Die Fußballstars der Juve hätten nicht glänzen können ohne einen genialen Coach. Der Mann, dem Luisito Monti seinen zweiten Frühling verdankte und Juventus vier der fünf SerienTitel, hieß Carlo Carcano und hatte sich schon als Spieler durch seine taktische Begabung hervorgetan. Als erster Fußballer der Unione Sportiva Alessandria wurde er in die Squadra Azzurra berufen, die er 1928/29 auch kurzfristig trainierte, bevor er im Jahr darauf bei Juventus anheuerte. Carcano gilt als einer der Erfinder des Metodo , eines zwischen den Kriegen in Italien verbreiteten 2-3-2-2-1-Taktiksystems, das vor allem auf einer robusten Abwehr und schnellen Kontern beruhte.
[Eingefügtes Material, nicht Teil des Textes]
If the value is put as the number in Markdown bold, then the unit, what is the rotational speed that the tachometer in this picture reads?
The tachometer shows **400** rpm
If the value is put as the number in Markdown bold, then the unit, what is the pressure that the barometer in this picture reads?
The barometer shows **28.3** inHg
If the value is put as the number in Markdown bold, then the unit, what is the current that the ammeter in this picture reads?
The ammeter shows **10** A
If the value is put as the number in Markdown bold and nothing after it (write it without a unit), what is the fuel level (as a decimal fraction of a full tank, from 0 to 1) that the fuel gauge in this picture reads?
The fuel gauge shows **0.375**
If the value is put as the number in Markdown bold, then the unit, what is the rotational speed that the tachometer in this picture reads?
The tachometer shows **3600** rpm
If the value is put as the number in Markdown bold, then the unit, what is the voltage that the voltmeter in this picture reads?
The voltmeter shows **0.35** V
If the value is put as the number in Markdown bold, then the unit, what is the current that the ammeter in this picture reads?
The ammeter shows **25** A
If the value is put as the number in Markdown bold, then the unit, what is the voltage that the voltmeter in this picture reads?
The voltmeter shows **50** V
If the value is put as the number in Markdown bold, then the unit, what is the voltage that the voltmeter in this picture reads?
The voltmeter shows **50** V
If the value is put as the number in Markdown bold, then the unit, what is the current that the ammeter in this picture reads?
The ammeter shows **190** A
Bei der italienischen Methode handelte es sich um pragmatisch-opportunistischen Überfallfußball ohne große Schnörkel – seine Vollendung wurde später als Catenaccio weithin berüchtigt.
Carcano hielt auf eiserne Disziplin, galt aber auch als einfühlsamer Psychologe, zu einer Zeit, da dieser Begriff im Fußball noch gar nichts zu suchen hatte. Der Juve-Trainer motivierte und förderte junge Talente, unterstützte den auf Abwege geratenen Monti bei seinem Kampf um die zweite Chance, duldete die Allüren seiner Stars. 1934, auf dem Höhepunkt seiner Karriere, musste er dennoch gehen. Der vierfache Juve-Meistertrainer Carcano hatte als Assistenztrainer von Vittorio Pozzo die Azzurri gerade zum Weltmeistertitel geführt, als Gerüchte über seine Homosexualität laut wurden. Der Trainer habe unerlaubte Beziehungen zu einigen Spielern unterhalten. Ja, er sei von seiner Talentsuche in Südamerika sogar mit einem jungen Geliebten heimgekehrt. Wer die Intrige anstiftete, ist nicht bekannt. Die glühenden Faschisten in der Nationalelf? Das waren namentlich die Parteimitglieder Eraldo Monzeglio (Bologna) und Attilio Ferraris (Lazio). Oder andere Spitzel des Regimes, die den Agnelli zeigen wollten, wer Herr im Haus war? Bei Juve gab es keine Spieler, die sich als Faschisten hervortaten. Anders als der FC Bologna und die beiden Hauptstadtvereine Roma und Lazio gehörte der Klub der Turiner Industriellen auch nicht zu den Favoriten des Duce. Kein Wunder, trug doch die Juventus als einziger Großverein keine faschistischen Abzeichen auf den Trikots. Und dass, obwohl sie als Nazio-Juve das Rückgrat des Weltmeisterteams von 1934 bildete. Damit nicht genug, leistete sie sich einen hartnäckigen Antifaschisten als Generaldirektor.